Tackling online disinformation at the institutional and societal level

Disinformation has become an increasing concern for European policymakers and the broader public, raising pressing questions about safeguarding political discourse and institutional trust in an evolving digital landscape. This focus paper begins by mapping the current landscape of disinformation policies within the European Union, including public and private regulatory approaches. While significant efforts have been made— particularly in targeting foreign information manipulation—we argue that existing policy frameworks overlook important aspects of how disinformation works. Above all, there is a lack of attention to the issue of credibility: how individuals determine whether information is trustworthy and what role identity cues play in their assessments.

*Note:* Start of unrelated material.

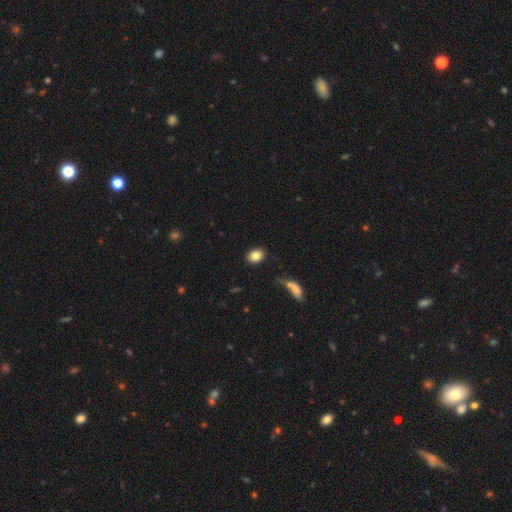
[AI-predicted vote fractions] Overall: smooth (84%). How rounded: in between (63%; round 35%). Merging: none (85%).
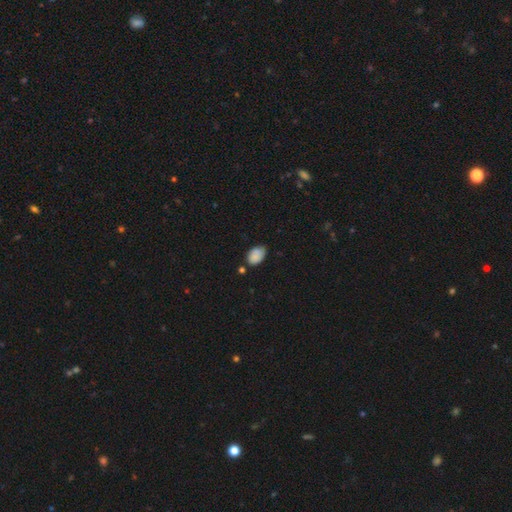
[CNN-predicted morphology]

To address this gap, we conducted a survey experiment to understand how young people evaluate the credibility of online content. The experiment involved 152 university students at the undergraduate and postgraduate levels. Respondents were sorted into different groups based on their self-identified gender and country of origin at the beginning of the survey. They were then asked to assess the credibility of a series of social media posts covering a range of topics. Finally, respondents were invited to reflect in writing on the reasons behind their evaluations, allowing us to compare quantitative trust ratings with qualitative reasoning.

Our findings confirm that content quality remains the strongest predictor of perceived credibility. However, they also reveal that subtle identity cues—such as a shared gender or national background between the respondent and the post’s author—exert a small but consistent influence on trust evaluations. These effects often occur below the level of conscious awareness, suggesting that social proximity and identity alignment can shape how people perceive truth, even when they believe they are evaluating content objectively. Notably, the results also challenge some common assumptions: posts from authors with Anglo-American names, often associated with epistemic authority, were not rated as more credible, and male-presenting sources were not favored over female-presenting ones.

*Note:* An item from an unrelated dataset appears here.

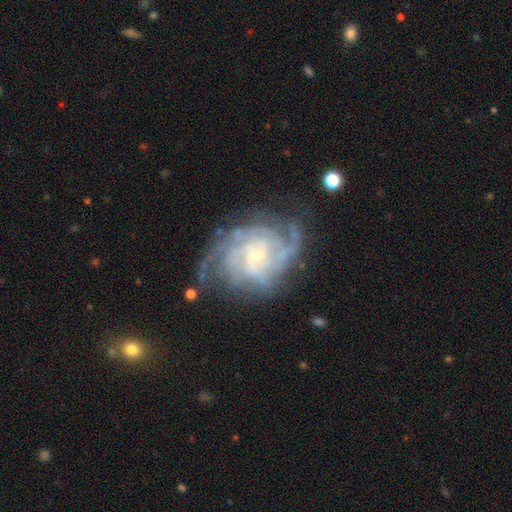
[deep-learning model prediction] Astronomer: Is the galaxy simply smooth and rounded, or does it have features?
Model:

Taken together, our findings underline that perceived credibility of information is not a fixed quality but shaped by content, identity, and situational cues. Disinformation policies may therefore fall short if they do not account for these more subjective dynamics of trust.

In terms of policy recommendations, we suggest the following:

  • Countering disinformation will require adaptive communication strategies that reflect changing digital habits—especially among younger audiences moving toward newer platforms.
  • Effective responses must go beyond enforcement and fact-checking. They must include pre-bunking and media literacy initiatives sensitive to identity dynamics, and outreach that respects audience diversity rather than assuming universal standards of credibility.
  • A one-size-fits-all approach to trust will not suffice. Instead, the EU must pursue a more flexible, inclusive, and evidence-based strategy—one that addresses not only the what of disinformation but also the why of belief.

 

Key words: disinformation, credibility, source cues, experiment.